There is a need to raise awareness amongst medical educators to design the curriculum and assessment methods to provide students with the required knowledge and ensure the assessment is a reliable measure of their learning. Interestingly, the most common reasons students gave for cheating were to check their exam responses with their classmates to ensure their high marks because they wanted to receive an “A”. The reasons for cheating could vary depending on the value and situation of each program. A previous study demonstrated that the most frequent reasons for cheating were “time constraints” and “to help friends” (Yardley et al., 2009). It is widely acknowledged that in Thailand, the most popular undergraduate programmes for high achievers are in medical schools because doctors are highly respectable and can earn a high salary with health care benefits for their families (Mei et al., 2022). More importantly, a high GPAX in a medical school transcript usually favours good positions in postgraduate clinical training. Taken together, the motivation for cheating could likely be to get a high GPA to pursue postgraduate training in top-ranked institutes.

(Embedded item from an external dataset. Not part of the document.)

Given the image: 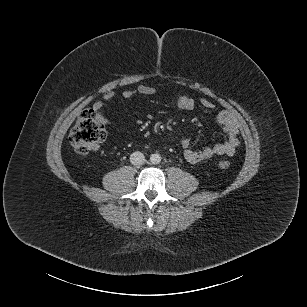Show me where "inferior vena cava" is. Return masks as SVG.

Inadequate proctoring was considered a factor that allowed examinees to cheat on exams. In our study, the invigilator-to-examinee ratio was 1:25, which could be too high for one invigilator to observe 25 examinees. Unfortunately, the institution provided details of the online exam rooms, and the list of examinees in each room and the invigilators in the same announcement. This would have let examinees know who were in the same online room. During live proctoring, invigilators had to watch the screen and concentrate on examinees’ behaviour. The invigilators had to move their eyes continuously to look at all 25 examinees. This meant that not all student behaviours could be noticed by the invigilators, and examinees could have a chance to cheat in the exam without being detected.

Limitation

The purpose of this study was to demonstrate the retrospective analysis of a possible cheating event using hierarchical clustering and adjunctive review of video footage of a remote online examination. There are some significant limitations to be declared.

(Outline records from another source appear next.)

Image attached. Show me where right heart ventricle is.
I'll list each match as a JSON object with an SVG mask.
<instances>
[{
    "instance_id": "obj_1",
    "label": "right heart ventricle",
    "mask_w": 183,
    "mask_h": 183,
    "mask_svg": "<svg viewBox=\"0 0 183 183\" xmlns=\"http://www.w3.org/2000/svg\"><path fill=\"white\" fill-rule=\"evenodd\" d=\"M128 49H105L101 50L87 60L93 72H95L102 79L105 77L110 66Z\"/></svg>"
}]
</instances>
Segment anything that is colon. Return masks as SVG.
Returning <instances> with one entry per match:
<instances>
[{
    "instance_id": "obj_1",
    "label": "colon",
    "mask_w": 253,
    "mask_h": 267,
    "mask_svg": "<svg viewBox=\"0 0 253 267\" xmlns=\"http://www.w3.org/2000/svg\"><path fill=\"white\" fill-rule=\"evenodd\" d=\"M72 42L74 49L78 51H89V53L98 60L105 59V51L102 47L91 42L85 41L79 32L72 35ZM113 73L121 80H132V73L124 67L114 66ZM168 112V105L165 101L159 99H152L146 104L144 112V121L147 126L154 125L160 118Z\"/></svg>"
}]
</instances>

The main limitation of this study is that responses from MCQ-type examinations can be similar among 252 examinees. Clustering from a heatmap alone can mislead invigilators into falsely suspecting cheating. Second, it would have been useful to conduct student focus groups to analyse the root causes of the motivations behind exam cheating. By taking into account these limitations, a more carefully designed future study should improve analysis and findings.

Conclusion

The COVID-19 pandemic necessitated a shift towards online learning in education. Medical curricula adopted online classrooms and examinations in response to social distancing policies aimed at preventing the spread of SARS-CoV2. This study aimed to determine the prevalence of academic dishonesty in remote online examinations using multiple approaches, including anonymised confessions and reviewing recorded video footage. The findings from this study indicate that cheating occurs during online examinations, as evidenced by anonymised confessions, reviewing recorded videos, and high correlations in response patterns. This finding should lead to more careful design of assessments for medical students under any future physical distancing requirements.